WHAT THE EXERCISE ASKS: Return, unchanged and in their original order, the lines of the entries below. Begin with the line that contains "Surface cleaning" and end after the line that contains "quite some time", including both of those lines.

►

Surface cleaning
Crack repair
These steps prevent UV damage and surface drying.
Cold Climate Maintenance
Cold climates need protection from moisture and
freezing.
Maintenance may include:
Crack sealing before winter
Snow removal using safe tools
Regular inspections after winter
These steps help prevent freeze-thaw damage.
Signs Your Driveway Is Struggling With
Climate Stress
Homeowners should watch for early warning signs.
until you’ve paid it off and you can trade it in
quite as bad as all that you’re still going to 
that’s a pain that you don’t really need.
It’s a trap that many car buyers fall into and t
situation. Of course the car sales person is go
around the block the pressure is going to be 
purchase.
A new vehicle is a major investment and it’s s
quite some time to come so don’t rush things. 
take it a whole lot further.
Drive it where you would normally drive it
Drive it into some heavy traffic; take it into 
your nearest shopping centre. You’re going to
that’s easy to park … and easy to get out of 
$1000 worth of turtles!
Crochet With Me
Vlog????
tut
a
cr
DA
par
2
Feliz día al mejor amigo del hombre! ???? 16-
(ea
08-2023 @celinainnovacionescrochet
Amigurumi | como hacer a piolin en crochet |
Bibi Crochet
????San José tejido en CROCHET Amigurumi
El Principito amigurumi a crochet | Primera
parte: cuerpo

◄
►

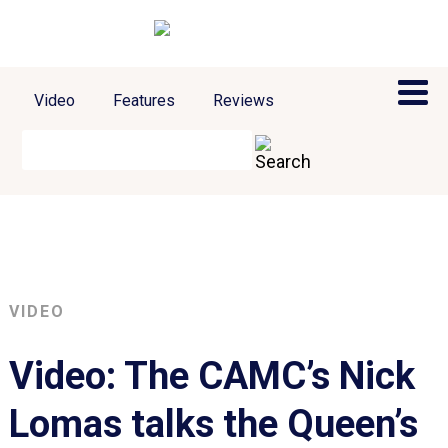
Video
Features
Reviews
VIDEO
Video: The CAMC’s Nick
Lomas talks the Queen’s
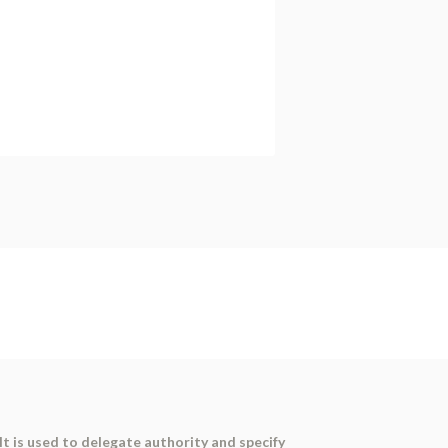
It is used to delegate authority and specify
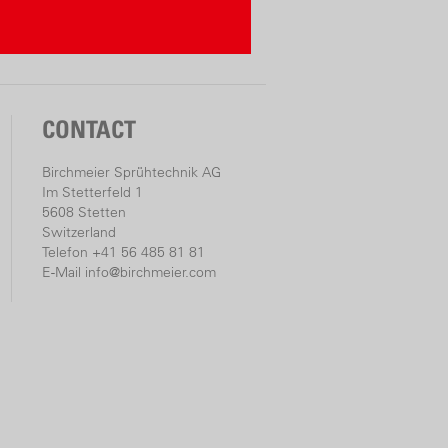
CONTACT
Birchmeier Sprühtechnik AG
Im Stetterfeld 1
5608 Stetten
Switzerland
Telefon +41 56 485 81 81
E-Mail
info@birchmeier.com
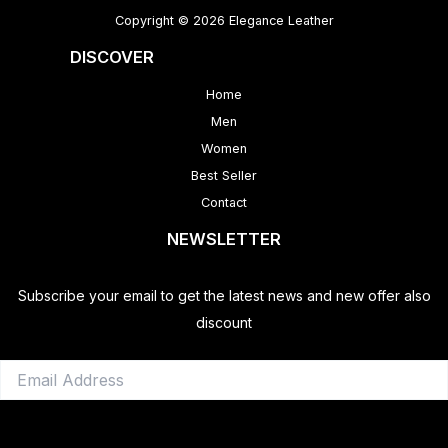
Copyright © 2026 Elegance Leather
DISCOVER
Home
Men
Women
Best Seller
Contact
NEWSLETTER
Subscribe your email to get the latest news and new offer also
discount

◄

OUTPUT FOR THIS EXERCISE:
Surface cleaning
Crack repair
These steps prevent UV damage and surface drying.
Cold Climate Maintenance
Cold climates need protection from moisture and
freezing.
Maintenance may include:
Crack sealing before winter
Snow removal using safe tools
Regular inspections after winter
These steps help prevent freeze-thaw damage.
Signs Your Driveway Is Struggling With
Climate Stress
Homeowners should watch for early warning signs.
until you’ve paid it off and you can trade it in
quite as bad as all that you’re still going to 
that’s a pain that you don’t really need.
It’s a trap that many car buyers fall into and t
situation. Of course the car sales person is go
around the block the pressure is going to be 
purchase.
A new vehicle is a major investment and it’s s
quite some time to come so don’t rush things. 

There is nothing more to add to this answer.